Engine Arguments

Engine Arguments#

Below, you can find an explanation of every engine argument for vLLM:

--model <model_name_or_path>#: Name or path of the huggingface model to use.

--tokenizer <tokenizer_name_or_path>#: Name or path of the huggingface tokenizer to use.

--revision <revision>#: The specific model version to use. It can be a branch name, a tag name, or a commit id. If unspecified, will use the default version.

--tokenizer-revision <revision>#: The specific tokenizer version to use. It can be a branch name, a tag name, or a commit id. If unspecified, will use the default version.

--tokenizer-mode {auto,slow}#

The tokenizer mode.

“auto” will use the fast tokenizer if available.
“slow” will always use the slow tokenizer.

--trust-remote-code#: Trust remote code from huggingface.

--download-dir <directory>#: Directory to download and load the weights, default to the default cache dir of huggingface.

--load-format {auto,pt,safetensors,npcache,dummy}#

The format of the model weights to load.

“auto” will try to load the weights in the safetensors format and fall back to the pytorch bin format if safetensors format is not available.
“pt” will load the weights in the pytorch bin format.
“safetensors” will load the weights in the safetensors format.
“npcache” will load the weights in pytorch format and store a numpy cache to speed up the loading.
“dummy” will initialize the weights with random values, mainly for profiling.

--dtype {auto,half,float16,bfloat16,float,float32}#

Data type for model weights and activations.

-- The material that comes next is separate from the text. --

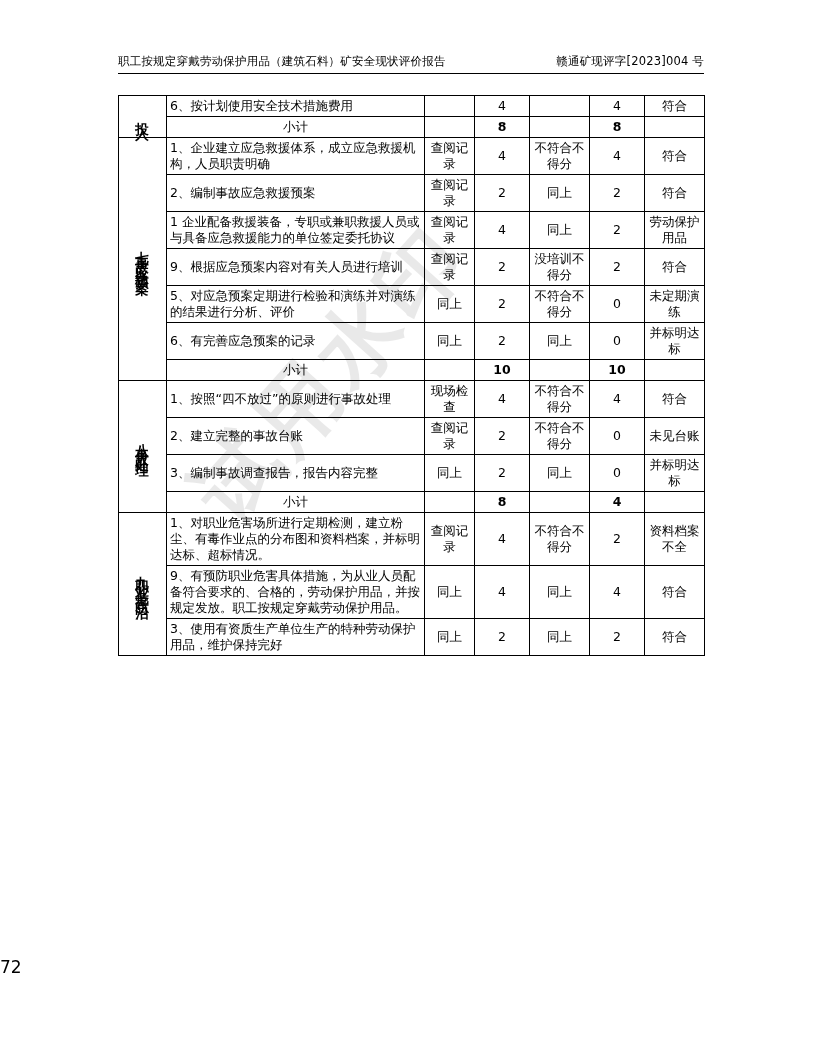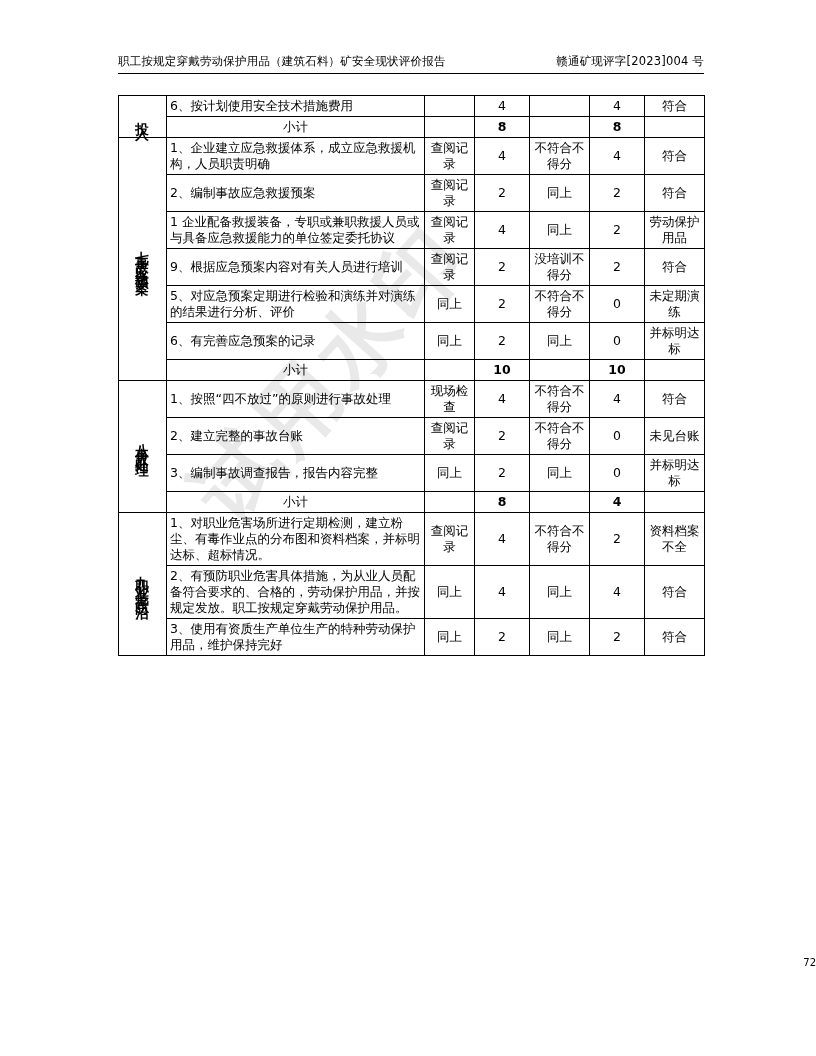"2、有预防职业危害具体措施，为从业人员配备符合要求的、合格的，劳动保护用品，并按" td.c-item { text: 2 -> 9 }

“auto” will use FP16 precision for FP32 and FP16 models, and BF16 precision for BF16 models.
“half” for FP16. Recommended for AWQ quantization.
“float16” is the same as “half”.
“bfloat16” for a balance between precision and range.
“float” is shorthand for FP32 precision.
“float32” for FP32 precision.

--max-model-len <length>#: Model context length. If unspecified, will be automatically derived from the model config.

--worker-use-ray#: Use Ray for distributed serving, will be automatically set when using more than 1 GPU.

--pipeline-parallel-size (-pp) <size>#: Number of pipeline stages.

--tensor-parallel-size (-tp) <size>#: Number of tensor parallel replicas.

--max-parallel-loading-workers <workers>#: Load model sequentially in multiple batches, to avoid RAM OOM when using tensor parallel and large models.

--block-size {8,16,32}#: Token block size for contiguous chunks of tokens.

--enable-prefix-caching#: Enables automatic prefix caching

--seed <seed>#: Random seed for operations.

--swap-space <size>#: CPU swap space size (GiB) per GPU.

--gpu-memory-utilization <fraction>#: The fraction of GPU memory to be used for the model executor, which can range from 0 to 1. For example, a value of 0.5 would imply 50% GPU memory utilization. If unspecified, will use the default value of 0.9.

--max-num-batched-tokens <tokens>#: Maximum number of batched tokens per iteration.

--max-num-seqs <sequences>#: Maximum number of sequences per iteration.

--max-paddings <paddings>#: Maximum number of paddings in a batch.

--disable-log-stats#: Disable logging statistics.

--quantization (-q) {awq,squeezellm,None}#: Method used to quantize the weights.